[Antonius de Wale]
Wale (Antonius de), Walaeus, geb. 3 October 1573 te Gent, vanwaar hij zich met zijne familie naar Middelburg begaf. In 1596 ging hij op kosten der Middelb. regeering te Leiden in de godgeleerdheid studeeren, deed drie jaren daarna eene buitenlandsche reis, werd in 1601 predikant te Koudekerke in Walcheren, en 6 Maart 1605 te Middelburg, waar hij in 1611 tevens hoogleeraar in het Grieksch en de philosophie was aan de Illustre school. In dien rang werd hij door de staten van Zeeland naar de Dortsche Synode afgevaardigd, kreeg daar eene opdracht voor de herziening der bijbelvertaling, en werd vandaar geroepen om Oldenbarnevelt in zijne laatste levensuren bij te staan. In dat zelfde jaar 1619 deed hij zijne intrede als prof. te Leiden, en overl. ald., 9 Juli 1639.

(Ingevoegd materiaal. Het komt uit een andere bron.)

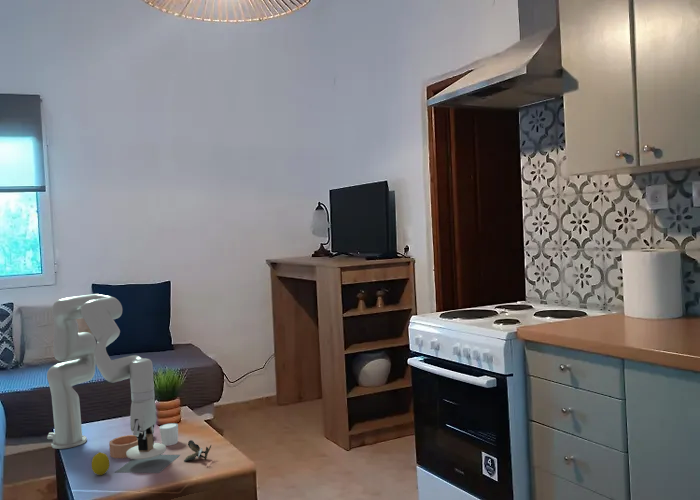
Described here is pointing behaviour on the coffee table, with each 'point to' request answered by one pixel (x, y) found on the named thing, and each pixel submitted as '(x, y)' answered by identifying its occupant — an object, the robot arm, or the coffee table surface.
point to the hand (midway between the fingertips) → (146, 447)
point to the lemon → (100, 463)
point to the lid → (151, 452)
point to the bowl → (122, 445)
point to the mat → (148, 464)
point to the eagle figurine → (196, 451)
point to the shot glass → (169, 434)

Behalve een groot aantal Latijnsche werken schreef hij: Het ampt der kerkedienaren, ende authoriteyt die een hooghe Christelyke overheyt daerover toekomt, Middelb. 1615. Zijue aant. betreffende zijne laatste gesprekken met den Advocaat zijn door hem, bij wijze van Memorie of Verslag in schrift gebracht.